Br0kenB1ts | Improving performances of a Lucene Search

Lucene is a popular java based text search engine. You add documents to the index using an IndexWriter and then you can search the index using an IndexSearcher. In order to search, the most flexible api is to use the callback api:

indexSearcher.search(query, new new HitCollector() {
  public void collect(int docID, float score) {
  // do whatever you want...
 }});

For every document which matches the query, Lucene calls the hit collector with the document id of the match as well as the score. This document id is internal to Lucene and cannot be relied upon as it can (and will) change (for example when optimizing the index).
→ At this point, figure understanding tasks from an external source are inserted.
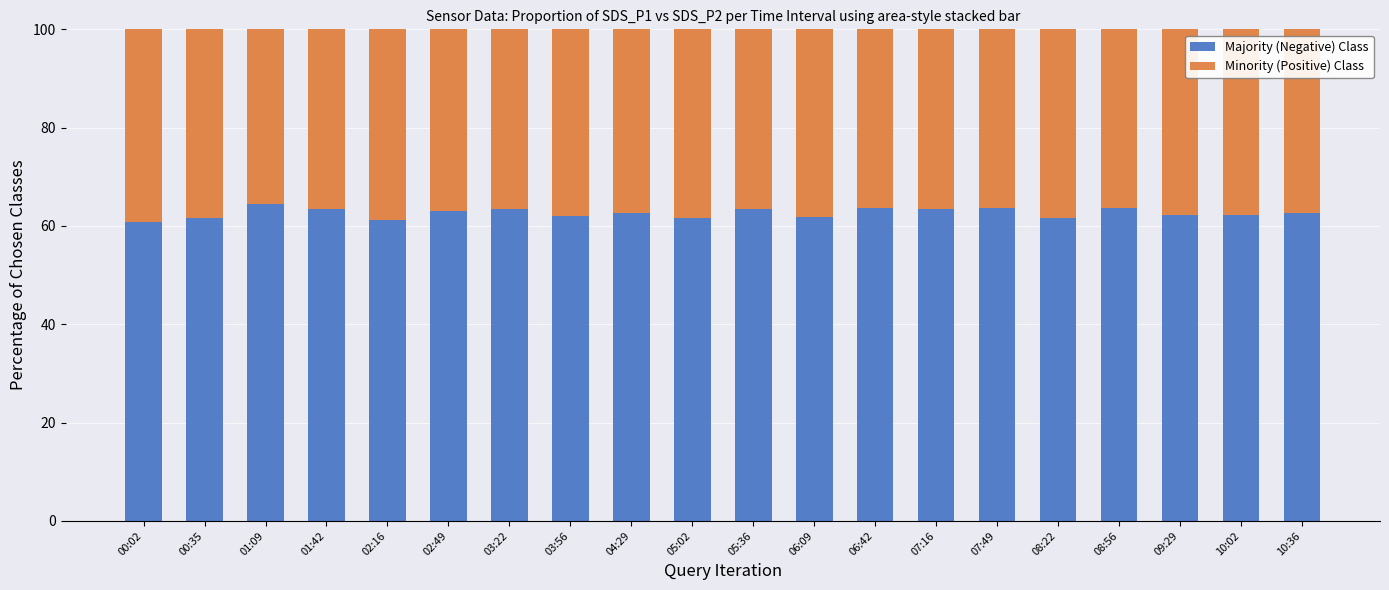

The value of Majority (Negative) Class at 08:56 is 31.6. True or false?

False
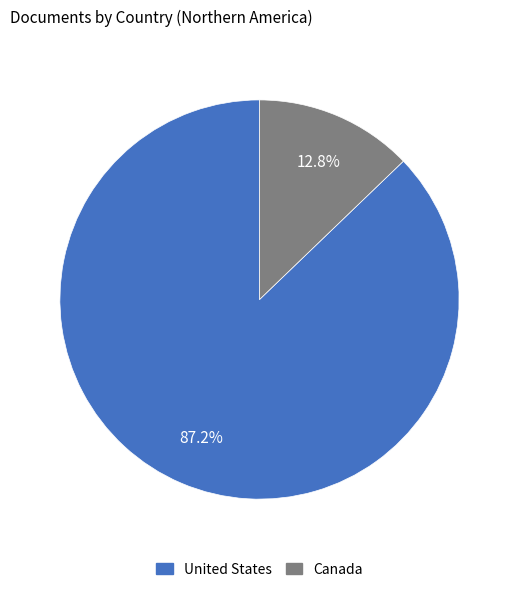

What percentage is NOT represented by United States?

12.8%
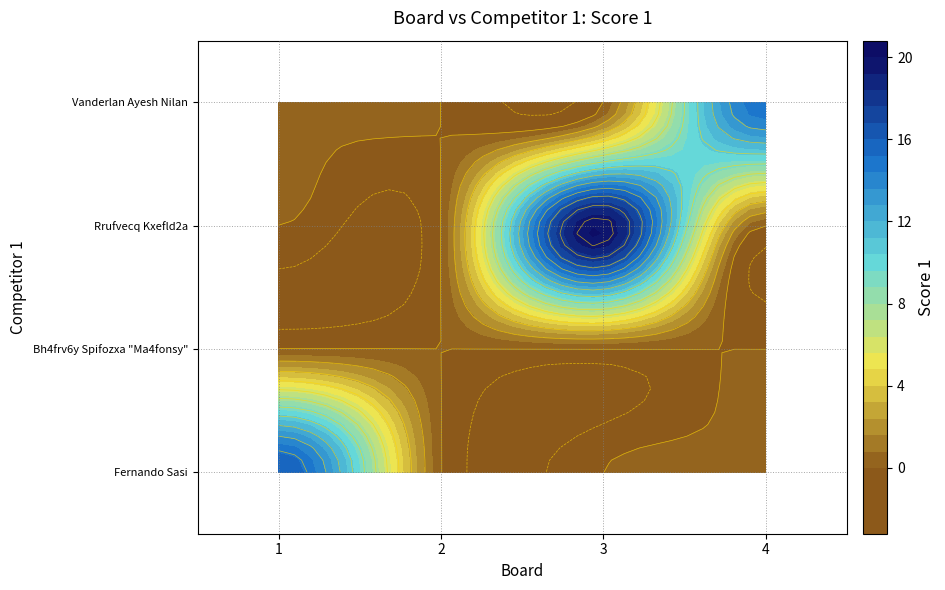

At 3, list the series in order from smallest to largest.

Fernando Sasi, Bh4frv6y Spifozxa "Ma4fonsy", Vanderlan Ayesh Nilan, Rrufvecq Kxefld2a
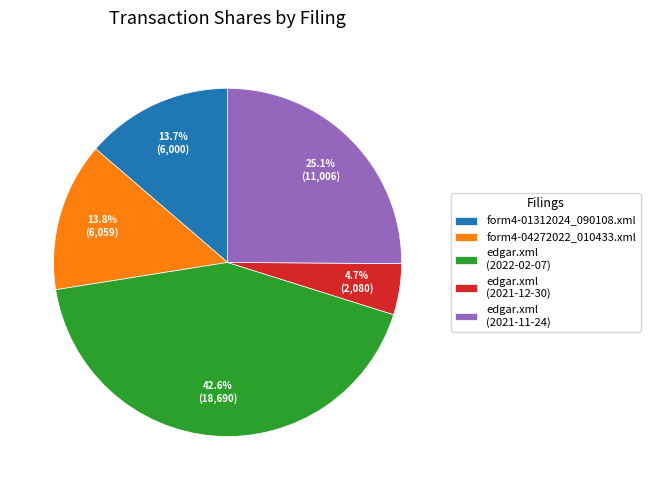

Does form4-01312024_090108.xml account for over 50% of the chart?

No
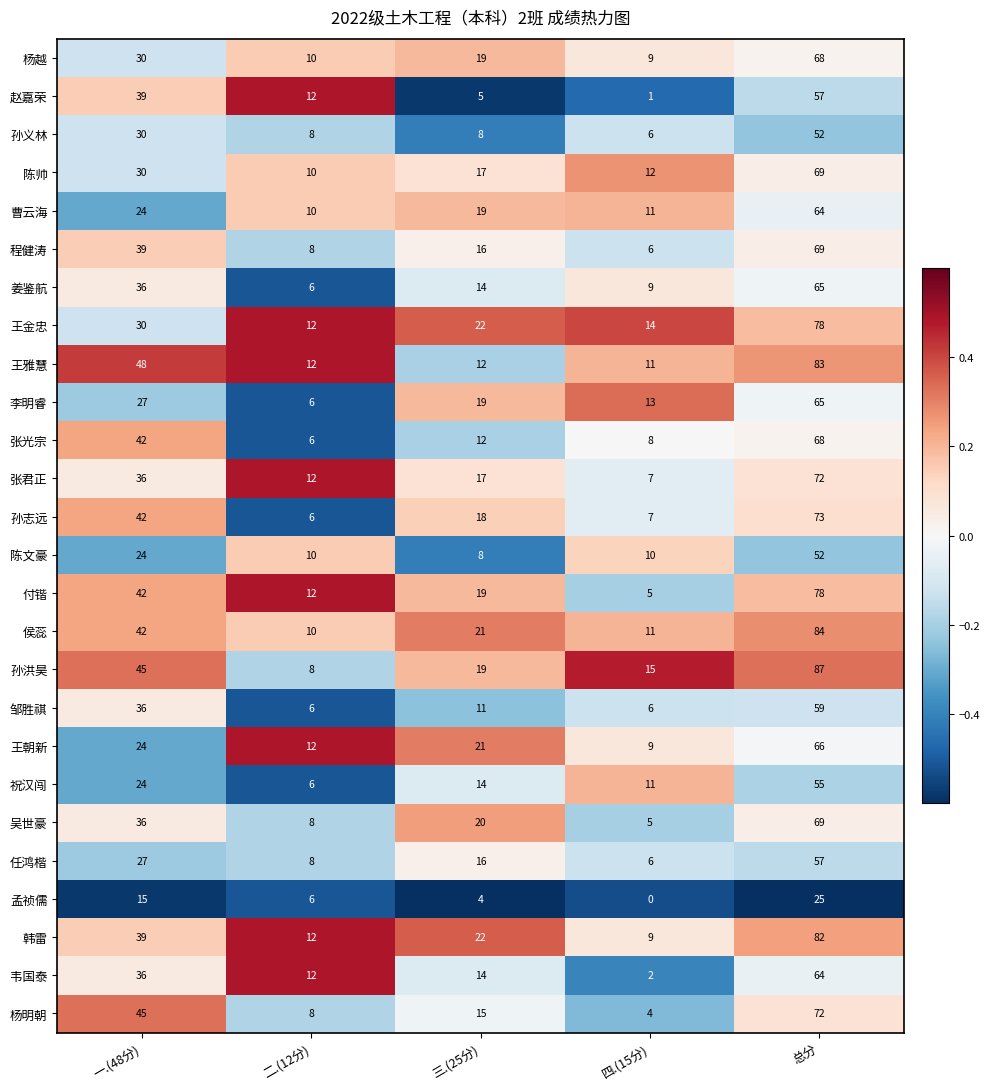

Where does the 陈帅 series first go above 17?

一.(48分)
The usual practice is to add a field to the document that you index which contains an id which has meaning in your application:

Document doc = new Document();
doc.add(new Field("ID", String.valueOf(myID),
                   Field.Store.YES, Field.Index.NOT_ANALYZED));

This is useful as well when you want to update/delete the document from the index:

indexWriter.deleteDocuments(new Term("ID", String.valueOf(myID)));

In the callback loop, you can then retrieve your id from the Lucene document id by doing indexSearcher.doc(docID) which returns a Document from which you can simply extract your previously stored id.
This works fine, but is relatively expensive. Indeed, Lucene is very good at caching the index in memory but the problem is since the document is not part of the cache, then it requires a disk access. Depending on how many documents are matching the query it can have some serious implication on the performance.
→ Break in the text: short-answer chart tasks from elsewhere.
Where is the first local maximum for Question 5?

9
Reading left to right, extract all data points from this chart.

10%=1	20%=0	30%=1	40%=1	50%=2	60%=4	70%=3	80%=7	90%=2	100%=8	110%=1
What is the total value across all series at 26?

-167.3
When I mentioned that you cannot rely on the Lucene id because it changes, it is true. Nonetheless, while the index searcher is opened and until you close it, this id will not change. We can use this property to add some caching which will improve the performances quite a bit. The idea is that when you open the searcher, you simply 'read' and cache all your ids in memory (and you discard the cache when you close it):

String[] myCache = FieldCache.DEFAULT.getStrings(searcher, "ID");
// each entry in the cache is simply the doc id from Lucene!

To make things nicer, I hid all of this under some apis and created my own wrapper:

// a hit collector with userData
public interface LuceneHitCollector<T> {
  void collect(int doc, float score, T userData);
}

// wraps a lucene searcher to use the new hit collector
public class LuceneIndexSearcherImpl<T> implements LuceneIndexSearcher<T>
{
  private final IndexSearcher _indexSearcher;
  private final T[] _userData;

  public LuceneIndexSearcherImpl(IndexSearcher indexSearcher, T[] userData) {
    _indexSearcher = indexSearcher;
    _userData = userData;
  }

  public LuceneHitCollector<T> search(Query query, final LuceneHitCollector<T> collector)
    throws IOException {
    _indexSearcher.search(query, new HitCollector() {
      public void collect(int doc, float score) {
        collector.collect(doc, score, _userData[doc]);
      }});
    return collector;
  }
}

The performance improvements are quite dramatic: a query that used to take around 350ms is now taking about 14ms! Pretty nice. Of course this will work well if you open your searcher and keep it open for several queries which is the case of my application. This technique requires some extra memory but if you can afford it, it is totally worth it.

Note that the api I created is using generics: I wanted to be able to use the payload feature if I need later on to store more than the id. For example if I wanted to store an id and a timestamp, I could create a small serializable object and store it (serialized) as a byte array in the payload of the field. When I open the searcher I could read all the payloads and deserialize them in an array of the correct object type (instead of an array of Strings like in the example). To create an array of the proper size you can simply use the searcher.maxDoc() api. The code to use the payload feature is a little cumbersome/complicated and would require too much code to demonstrate in this blog.

This post is presenting one solution to improve the performances of a Lucene search but there are many other techniques. It definitely works if you have a little extra memory to spare. I wanted to thank the LinkedIn search team for the inspiration!